Rappelons pour mémoire que pour «protester contre les persécutions dont il était victime», Sakharov avait entamé une grève de la faim. Pendant plus de 200 jours, il a été totalement isolé du monde extérieur. Même sa femme n’avait pas été autorisée à le voir et a été menacée d’une enquête criminelle. Après une mobilisation internationale, il a finalement été libéré. Le système algérien fonctionne comme celui de l’ancien empire soviétique.

Rima Hassan est arrivée à la politique pour se distinguer par des prises de position qui font du bruit. Elle se dit «fille de la Nakba» (la catastrophe de 1948). Elle a justifié son vote en disant que Boualem Sansal «défend dangereusement des thèses identitaires d’extrême droite, reprend la rhétorique du grand remplacement ou encore stigmatise les personnes exilées». C’est du pipeau!

On n’hésite pas à tout faire pour libérer un écrivain en prison pour ses idées. Cela devrait être naturel. Malheureusement, la position de LFI risque de conforter le régime d’Alger à garder dans ses geôles notre ami Boualem Sansal.

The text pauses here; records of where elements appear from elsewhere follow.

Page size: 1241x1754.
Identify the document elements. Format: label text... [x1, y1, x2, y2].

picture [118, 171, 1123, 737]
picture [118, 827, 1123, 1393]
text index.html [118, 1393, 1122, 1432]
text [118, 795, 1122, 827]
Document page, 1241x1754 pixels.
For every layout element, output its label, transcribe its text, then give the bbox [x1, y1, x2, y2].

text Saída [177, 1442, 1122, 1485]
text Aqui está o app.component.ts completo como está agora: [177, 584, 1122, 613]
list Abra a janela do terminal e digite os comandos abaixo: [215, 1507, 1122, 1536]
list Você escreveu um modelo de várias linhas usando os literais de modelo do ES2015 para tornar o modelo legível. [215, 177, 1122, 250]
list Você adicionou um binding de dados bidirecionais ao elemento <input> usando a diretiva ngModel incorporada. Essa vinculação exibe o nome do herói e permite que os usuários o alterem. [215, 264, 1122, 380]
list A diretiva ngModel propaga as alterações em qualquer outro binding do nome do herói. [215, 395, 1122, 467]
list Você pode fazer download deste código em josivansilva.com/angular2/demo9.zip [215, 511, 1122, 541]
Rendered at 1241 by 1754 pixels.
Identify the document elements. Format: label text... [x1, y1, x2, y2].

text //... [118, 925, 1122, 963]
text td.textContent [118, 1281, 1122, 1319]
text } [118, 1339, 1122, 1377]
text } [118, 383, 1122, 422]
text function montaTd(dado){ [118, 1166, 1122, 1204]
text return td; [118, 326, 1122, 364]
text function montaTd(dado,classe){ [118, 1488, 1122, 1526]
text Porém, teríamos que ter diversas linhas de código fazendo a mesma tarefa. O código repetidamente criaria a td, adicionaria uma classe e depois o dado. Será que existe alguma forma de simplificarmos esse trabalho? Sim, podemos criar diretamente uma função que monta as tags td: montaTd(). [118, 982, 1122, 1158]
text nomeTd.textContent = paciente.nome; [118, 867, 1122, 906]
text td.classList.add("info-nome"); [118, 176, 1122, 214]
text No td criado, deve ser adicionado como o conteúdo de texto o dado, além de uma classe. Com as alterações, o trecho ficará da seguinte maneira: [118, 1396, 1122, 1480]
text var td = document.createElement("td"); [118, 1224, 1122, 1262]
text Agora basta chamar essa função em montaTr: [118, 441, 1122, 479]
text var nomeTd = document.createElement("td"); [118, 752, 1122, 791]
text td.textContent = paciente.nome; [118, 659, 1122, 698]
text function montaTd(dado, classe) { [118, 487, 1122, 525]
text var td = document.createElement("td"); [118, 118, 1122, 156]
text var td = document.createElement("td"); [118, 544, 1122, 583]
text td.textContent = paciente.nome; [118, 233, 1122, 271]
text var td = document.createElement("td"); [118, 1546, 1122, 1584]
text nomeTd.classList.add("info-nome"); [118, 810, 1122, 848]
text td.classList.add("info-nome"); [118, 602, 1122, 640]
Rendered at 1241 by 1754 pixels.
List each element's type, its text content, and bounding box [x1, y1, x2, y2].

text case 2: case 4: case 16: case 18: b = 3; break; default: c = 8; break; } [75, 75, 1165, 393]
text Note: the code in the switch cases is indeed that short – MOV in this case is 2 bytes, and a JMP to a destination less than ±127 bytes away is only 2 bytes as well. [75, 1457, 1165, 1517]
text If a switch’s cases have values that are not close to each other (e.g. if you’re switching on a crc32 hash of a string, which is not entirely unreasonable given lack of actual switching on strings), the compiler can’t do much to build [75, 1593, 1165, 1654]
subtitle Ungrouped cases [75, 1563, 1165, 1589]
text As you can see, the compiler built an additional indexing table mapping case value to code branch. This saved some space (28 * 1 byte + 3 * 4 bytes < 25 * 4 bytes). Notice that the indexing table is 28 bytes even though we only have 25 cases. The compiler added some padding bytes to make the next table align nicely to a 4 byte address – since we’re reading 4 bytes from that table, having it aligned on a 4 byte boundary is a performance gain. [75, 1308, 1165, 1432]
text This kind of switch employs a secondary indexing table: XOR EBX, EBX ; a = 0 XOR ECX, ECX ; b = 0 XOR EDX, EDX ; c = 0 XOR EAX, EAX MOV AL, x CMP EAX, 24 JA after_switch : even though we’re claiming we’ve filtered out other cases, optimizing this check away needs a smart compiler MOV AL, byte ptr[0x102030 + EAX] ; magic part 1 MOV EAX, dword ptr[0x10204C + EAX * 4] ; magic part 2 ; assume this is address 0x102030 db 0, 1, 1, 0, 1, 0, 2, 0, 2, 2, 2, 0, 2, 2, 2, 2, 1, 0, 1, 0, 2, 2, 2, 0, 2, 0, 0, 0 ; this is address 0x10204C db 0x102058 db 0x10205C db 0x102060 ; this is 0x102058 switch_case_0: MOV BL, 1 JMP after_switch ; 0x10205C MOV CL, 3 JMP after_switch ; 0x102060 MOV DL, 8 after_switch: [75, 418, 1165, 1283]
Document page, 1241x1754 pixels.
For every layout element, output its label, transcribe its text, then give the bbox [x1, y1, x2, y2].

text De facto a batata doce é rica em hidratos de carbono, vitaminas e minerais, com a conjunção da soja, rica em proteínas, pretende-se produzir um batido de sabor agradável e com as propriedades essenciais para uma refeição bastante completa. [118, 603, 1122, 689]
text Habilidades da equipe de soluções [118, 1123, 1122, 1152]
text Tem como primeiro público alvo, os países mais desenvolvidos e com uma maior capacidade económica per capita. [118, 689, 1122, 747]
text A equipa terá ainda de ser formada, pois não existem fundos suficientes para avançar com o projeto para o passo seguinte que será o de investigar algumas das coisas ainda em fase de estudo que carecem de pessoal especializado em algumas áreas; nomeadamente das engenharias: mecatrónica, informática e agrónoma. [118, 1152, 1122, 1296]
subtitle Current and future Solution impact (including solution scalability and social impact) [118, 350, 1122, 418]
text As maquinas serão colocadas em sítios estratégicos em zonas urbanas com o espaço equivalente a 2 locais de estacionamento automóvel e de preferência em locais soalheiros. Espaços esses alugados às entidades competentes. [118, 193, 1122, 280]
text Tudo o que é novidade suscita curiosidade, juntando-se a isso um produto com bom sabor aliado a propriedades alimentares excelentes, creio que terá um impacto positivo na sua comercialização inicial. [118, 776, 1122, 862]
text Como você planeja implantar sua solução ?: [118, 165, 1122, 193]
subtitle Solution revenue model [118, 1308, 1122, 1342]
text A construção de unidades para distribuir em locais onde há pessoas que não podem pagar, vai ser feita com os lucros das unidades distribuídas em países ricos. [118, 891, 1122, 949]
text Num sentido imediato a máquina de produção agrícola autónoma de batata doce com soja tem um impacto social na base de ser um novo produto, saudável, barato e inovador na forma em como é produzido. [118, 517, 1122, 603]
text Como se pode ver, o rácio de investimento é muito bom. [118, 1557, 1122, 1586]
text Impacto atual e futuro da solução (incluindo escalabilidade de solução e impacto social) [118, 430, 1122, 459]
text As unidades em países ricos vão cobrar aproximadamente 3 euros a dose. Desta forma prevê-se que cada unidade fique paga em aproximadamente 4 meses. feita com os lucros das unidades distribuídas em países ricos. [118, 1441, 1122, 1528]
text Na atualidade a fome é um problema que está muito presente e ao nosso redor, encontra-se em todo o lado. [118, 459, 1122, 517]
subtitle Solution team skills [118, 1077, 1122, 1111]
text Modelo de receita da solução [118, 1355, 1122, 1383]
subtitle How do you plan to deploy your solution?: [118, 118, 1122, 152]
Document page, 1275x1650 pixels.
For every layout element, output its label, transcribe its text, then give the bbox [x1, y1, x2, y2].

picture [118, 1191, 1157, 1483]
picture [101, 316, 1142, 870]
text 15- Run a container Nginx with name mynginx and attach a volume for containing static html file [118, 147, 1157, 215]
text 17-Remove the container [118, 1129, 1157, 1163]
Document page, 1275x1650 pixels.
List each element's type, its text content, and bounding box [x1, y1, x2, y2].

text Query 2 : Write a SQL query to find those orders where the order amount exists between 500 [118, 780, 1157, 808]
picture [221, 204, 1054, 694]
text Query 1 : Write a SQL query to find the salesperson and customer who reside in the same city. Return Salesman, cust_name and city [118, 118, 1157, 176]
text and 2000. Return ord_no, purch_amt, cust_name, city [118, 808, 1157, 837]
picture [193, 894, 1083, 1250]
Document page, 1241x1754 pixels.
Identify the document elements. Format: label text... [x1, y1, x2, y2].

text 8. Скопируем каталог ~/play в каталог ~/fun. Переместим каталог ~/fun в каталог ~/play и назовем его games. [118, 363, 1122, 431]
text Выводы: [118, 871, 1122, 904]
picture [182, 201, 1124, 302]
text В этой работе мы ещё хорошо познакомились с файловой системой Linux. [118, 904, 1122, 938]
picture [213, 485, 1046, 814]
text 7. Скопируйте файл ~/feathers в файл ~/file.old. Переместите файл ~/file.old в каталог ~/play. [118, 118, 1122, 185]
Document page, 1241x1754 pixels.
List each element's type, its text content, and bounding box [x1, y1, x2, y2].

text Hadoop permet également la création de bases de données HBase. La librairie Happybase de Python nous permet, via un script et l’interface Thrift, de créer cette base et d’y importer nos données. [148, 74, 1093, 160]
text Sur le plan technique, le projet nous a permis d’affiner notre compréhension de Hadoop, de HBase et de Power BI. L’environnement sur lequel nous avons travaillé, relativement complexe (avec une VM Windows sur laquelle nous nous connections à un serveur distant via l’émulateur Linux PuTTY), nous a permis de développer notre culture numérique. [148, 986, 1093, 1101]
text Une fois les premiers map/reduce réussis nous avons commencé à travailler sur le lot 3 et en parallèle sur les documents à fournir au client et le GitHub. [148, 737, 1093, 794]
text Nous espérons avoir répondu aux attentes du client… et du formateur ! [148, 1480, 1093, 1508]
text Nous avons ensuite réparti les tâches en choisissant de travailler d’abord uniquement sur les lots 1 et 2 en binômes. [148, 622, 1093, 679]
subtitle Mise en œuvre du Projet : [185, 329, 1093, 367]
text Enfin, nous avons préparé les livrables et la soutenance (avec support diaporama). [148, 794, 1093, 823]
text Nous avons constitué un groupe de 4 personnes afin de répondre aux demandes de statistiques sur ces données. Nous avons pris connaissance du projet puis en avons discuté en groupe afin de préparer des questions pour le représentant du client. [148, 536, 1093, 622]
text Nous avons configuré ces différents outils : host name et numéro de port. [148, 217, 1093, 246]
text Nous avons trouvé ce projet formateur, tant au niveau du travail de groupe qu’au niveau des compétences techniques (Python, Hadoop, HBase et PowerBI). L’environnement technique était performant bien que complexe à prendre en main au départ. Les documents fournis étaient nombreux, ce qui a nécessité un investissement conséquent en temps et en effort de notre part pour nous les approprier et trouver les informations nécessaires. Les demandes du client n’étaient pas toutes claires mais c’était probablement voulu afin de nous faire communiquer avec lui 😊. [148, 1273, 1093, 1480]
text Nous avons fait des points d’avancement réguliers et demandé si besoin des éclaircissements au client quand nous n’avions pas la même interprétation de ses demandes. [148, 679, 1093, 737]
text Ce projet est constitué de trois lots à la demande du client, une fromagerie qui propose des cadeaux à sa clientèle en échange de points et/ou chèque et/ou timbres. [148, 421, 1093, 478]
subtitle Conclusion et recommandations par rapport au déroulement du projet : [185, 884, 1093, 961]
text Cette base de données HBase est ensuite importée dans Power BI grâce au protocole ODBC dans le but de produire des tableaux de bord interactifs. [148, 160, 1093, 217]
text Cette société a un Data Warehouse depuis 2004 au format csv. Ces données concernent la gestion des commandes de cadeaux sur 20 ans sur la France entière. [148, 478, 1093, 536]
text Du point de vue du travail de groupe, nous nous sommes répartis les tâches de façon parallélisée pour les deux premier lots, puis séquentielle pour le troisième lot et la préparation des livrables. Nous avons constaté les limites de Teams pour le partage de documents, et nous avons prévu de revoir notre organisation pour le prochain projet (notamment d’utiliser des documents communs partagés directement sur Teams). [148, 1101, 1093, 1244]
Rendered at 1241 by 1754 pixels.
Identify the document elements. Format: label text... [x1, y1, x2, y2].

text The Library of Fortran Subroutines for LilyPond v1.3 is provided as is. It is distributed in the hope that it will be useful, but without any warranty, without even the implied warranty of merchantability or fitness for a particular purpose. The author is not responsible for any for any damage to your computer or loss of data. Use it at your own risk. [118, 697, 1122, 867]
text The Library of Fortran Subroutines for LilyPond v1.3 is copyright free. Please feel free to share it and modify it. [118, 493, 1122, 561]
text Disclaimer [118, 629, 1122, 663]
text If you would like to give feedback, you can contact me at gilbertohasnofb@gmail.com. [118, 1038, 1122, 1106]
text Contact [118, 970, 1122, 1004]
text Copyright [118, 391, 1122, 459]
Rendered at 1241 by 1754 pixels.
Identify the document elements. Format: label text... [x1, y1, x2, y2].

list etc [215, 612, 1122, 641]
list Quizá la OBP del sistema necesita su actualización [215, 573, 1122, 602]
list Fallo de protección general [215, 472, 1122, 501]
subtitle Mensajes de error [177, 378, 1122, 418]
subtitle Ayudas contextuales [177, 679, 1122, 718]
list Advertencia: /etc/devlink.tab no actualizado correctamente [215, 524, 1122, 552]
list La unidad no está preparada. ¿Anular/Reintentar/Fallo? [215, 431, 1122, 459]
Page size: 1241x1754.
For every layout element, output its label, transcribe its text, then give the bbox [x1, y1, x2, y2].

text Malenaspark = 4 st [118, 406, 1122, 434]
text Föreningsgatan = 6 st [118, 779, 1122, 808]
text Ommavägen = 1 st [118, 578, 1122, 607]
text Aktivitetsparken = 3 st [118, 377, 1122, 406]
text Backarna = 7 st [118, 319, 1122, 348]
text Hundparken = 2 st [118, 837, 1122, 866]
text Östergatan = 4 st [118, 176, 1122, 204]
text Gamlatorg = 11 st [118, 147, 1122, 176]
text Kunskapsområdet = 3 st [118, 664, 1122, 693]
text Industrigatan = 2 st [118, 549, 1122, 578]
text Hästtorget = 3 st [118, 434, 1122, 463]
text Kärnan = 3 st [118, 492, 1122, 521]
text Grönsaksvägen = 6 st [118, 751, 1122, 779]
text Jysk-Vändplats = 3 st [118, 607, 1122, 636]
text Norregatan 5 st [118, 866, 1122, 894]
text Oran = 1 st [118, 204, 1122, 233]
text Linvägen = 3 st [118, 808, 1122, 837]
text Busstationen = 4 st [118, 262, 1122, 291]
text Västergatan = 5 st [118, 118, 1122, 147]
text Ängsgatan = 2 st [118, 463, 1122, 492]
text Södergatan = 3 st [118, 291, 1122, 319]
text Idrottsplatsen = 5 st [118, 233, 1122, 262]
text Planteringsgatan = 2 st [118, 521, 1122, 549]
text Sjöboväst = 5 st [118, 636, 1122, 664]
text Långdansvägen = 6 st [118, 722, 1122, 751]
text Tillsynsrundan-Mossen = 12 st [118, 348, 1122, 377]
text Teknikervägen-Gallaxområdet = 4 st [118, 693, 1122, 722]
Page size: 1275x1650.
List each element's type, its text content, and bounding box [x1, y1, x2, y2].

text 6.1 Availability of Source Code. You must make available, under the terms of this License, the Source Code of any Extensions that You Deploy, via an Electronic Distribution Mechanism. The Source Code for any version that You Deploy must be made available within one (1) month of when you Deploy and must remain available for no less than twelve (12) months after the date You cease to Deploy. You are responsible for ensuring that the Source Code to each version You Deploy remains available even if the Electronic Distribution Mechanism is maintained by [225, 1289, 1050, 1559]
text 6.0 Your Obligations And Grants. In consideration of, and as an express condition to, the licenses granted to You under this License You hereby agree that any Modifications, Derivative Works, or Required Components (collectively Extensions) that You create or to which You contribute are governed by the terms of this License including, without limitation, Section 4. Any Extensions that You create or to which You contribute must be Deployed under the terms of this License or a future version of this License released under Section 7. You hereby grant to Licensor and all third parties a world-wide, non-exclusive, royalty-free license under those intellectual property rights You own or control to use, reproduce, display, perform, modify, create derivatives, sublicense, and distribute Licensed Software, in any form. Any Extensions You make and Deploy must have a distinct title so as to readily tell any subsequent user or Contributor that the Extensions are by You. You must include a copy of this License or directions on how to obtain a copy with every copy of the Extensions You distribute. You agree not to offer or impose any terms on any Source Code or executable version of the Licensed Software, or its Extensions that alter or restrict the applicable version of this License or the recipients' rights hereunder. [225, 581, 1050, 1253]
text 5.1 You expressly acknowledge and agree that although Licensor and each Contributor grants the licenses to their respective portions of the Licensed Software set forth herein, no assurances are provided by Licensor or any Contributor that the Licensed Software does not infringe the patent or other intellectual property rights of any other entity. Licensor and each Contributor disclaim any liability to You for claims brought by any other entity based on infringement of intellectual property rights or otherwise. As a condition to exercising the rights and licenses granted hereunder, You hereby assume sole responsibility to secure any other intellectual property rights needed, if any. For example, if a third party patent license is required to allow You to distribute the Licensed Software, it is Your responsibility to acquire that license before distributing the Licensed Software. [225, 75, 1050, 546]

Rima Hassan a tenté de justifier sa décision en parlant de «l’instrumentalisation du cas de Sansal à des fins d’ingérence et d’escalade diplomatique avec un pays voisin de l’UE». Elle trouve cette façon de faire «grossière». La grossièreté, c’est de se tenir du côté d’une dictature militaire et de s’opposer à la libération d’un homme seul, écrivain, qui n’a commis aucun délit, si ce n’est celui d’avoir parlé librement de faits historiques avérés.

Et pendant ce temps-là, le parti de M. Mélenchon se tait. «Son cas ne souffre aucune discussion: l’écrivain n’a jamais tué personne; il s’est contenté d’exprimer des opinions qui déplaisent à la dictature algérienne et son incarcération contredit le plus élémentaire droit des gens», écrit l’éditorialiste Laurent Joffrin dans le média Le Journal. «Tel est le mot d’ordre de cette fanatique identitaire que l’absurde calcul électoral de LFI a promue au Parlement européen: libérer les terroristes, enfermer les écrivains.»

Laurent Joffrin évoque le cas de Georges Ibrahim Abdallah, militant communiste libanais, qui aurait commis plusieurs attentats en France en 1984. Arrêté, il a été condamné à la réclusion à perpétuité. Ceux qui réclament sa libération disent «qu’il est le prisonnier politique le plus ancien du monde».